Khaja Razi, Zhang Junjun, MacDonald Jeffrey R, He Yongshu, Joseph-George Ann M, Wei John, Rafiq Muhammad A, Qian Cheng, Shago Mary, Pantano Lorena, Aburatani Hiroyuki, Jones Keith, Redon Richard, Hurles Matthew, Armengol Lluis, Estivill Xavier, Mural Richard J, Lee Charles, Scherer Stephen W, Feuk Lars
Program in Genetics and Genomic Biology, The Hospital for Sick Children and Department of Molecular and Medical Genetics, University of Toronto and The Centre for Applied Genomics, MaRS Centre, Toronto, Ontario, M5G 1L7, Canada.
Nat Genet. 2006 Dec;38(12):1413-8. doi: 10.1038/ng1921. Epub 2006 Nov 22.
Numerous types of DNA variation exist, ranging from SNPs to larger structural alterations such as copy number variants (CNVs) and inversions. Alignment of DNA sequence from different sources has been used to identify SNPs and intermediate-sized variants (ISVs). However, only a small proportion of total heterogeneity is characterized, and little is known of the characteristics of most smaller-sized (<50 kb) variants. Here we show that genome assembly comparison is a robust approach for identification of all classes of genetic variation. Through comparison of two human assemblies (Celera's R27c compilation and the Build 35 reference sequence), we identified megabases of sequence (in the form of 13,534 putative non-SNP events) that were absent, inverted or polymorphic in one assembly. Database comparison and laboratory experimentation further demonstrated overlap or validation for 240 variable regions and confirmed >1.5 million SNPs. Some differences were simple insertions and deletions, but in regions containing CNVs, segmental duplication and repetitive DNA, they were more complex. Our results uncover substantial undescribed variation in humans, highlighting the need for comprehensive annotation strategies to fully interpret genome scanning and personalized sequencing projects.
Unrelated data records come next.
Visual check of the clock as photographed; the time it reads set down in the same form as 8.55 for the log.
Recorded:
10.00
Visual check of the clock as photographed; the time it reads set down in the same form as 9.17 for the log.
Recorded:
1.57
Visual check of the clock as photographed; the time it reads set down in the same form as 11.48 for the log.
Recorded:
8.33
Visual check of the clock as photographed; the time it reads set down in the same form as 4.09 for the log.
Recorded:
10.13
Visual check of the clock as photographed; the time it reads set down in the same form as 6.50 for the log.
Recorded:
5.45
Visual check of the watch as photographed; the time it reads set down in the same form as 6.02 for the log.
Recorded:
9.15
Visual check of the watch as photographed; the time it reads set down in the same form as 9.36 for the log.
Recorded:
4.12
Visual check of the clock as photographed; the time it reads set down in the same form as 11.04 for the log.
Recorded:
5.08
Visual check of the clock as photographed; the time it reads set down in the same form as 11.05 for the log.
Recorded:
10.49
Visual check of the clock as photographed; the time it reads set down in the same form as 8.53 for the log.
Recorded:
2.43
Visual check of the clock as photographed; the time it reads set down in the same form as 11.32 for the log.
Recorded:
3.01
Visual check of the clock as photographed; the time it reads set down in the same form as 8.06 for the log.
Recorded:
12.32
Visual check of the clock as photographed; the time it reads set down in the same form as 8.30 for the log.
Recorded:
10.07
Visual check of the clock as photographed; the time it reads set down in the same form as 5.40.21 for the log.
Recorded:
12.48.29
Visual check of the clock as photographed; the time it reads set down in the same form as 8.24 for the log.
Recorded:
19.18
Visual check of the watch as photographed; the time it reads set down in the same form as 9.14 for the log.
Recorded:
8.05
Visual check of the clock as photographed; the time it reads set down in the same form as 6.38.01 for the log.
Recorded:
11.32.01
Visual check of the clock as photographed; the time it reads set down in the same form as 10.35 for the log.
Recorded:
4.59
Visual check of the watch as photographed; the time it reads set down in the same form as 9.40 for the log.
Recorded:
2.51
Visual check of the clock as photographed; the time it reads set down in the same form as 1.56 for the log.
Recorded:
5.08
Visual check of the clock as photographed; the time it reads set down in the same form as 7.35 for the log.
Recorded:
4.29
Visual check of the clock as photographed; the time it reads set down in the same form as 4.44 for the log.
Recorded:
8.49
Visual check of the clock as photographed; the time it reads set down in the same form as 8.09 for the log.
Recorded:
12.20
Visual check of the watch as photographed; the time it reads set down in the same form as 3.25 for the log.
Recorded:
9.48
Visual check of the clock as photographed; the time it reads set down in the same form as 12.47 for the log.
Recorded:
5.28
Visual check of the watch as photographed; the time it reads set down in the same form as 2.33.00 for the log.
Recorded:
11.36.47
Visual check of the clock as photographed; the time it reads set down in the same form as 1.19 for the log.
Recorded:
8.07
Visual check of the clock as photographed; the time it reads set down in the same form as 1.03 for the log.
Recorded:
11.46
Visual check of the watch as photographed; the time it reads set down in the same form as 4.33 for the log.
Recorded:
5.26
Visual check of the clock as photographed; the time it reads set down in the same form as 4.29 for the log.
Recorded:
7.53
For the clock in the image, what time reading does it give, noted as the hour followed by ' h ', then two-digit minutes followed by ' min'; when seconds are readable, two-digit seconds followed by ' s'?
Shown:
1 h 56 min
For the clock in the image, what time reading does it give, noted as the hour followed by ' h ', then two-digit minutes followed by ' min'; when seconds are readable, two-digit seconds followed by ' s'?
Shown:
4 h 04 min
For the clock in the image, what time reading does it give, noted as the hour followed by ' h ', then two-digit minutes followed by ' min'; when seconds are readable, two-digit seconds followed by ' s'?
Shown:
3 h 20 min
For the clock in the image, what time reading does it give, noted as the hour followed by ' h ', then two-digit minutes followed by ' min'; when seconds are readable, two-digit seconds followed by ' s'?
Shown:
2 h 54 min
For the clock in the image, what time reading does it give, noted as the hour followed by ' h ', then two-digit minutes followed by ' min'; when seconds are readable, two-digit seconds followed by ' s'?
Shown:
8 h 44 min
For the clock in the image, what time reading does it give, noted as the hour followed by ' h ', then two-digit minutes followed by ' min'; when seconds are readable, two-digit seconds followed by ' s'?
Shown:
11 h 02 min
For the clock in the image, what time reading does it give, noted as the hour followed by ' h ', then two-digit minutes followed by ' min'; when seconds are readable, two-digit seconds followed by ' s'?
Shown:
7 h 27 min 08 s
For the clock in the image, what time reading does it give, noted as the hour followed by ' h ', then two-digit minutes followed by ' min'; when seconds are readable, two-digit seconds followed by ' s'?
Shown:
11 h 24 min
存在多种类型的DNA变异,从单核苷酸多态性(SNP)到更大的结构改变,如拷贝数变异(CNV)和倒位。来自不同来源的DNA序列比对已被用于识别SNP和中等大小的变异(ISV)。然而,仅鉴定了总异质性的一小部分,对于大多数较小尺寸(<50 kb)变异的特征了解甚少。在此我们表明,基因组组装比较是识别所有类型遗传变异的一种可靠方法。通过比较两个人类基因组组装(赛雷拉公司的R27c汇编和构建35参考序列),我们鉴定出了在一个组装中缺失、倒位或多态的兆碱基序列(以13534个假定的非SNP事件形式)。数据库比较和实验室实验进一步证明了240个可变区域的重叠或验证,并确认了超过150万个SNP。一些差异是简单的插入和缺失,但在包含CNV、片段重复和重复DNA的区域,差异更为复杂。我们的结果揭示了人类中大量未描述的变异,突出了全面注释策略对于充分解读基因组扫描和个性化测序项目的必要性。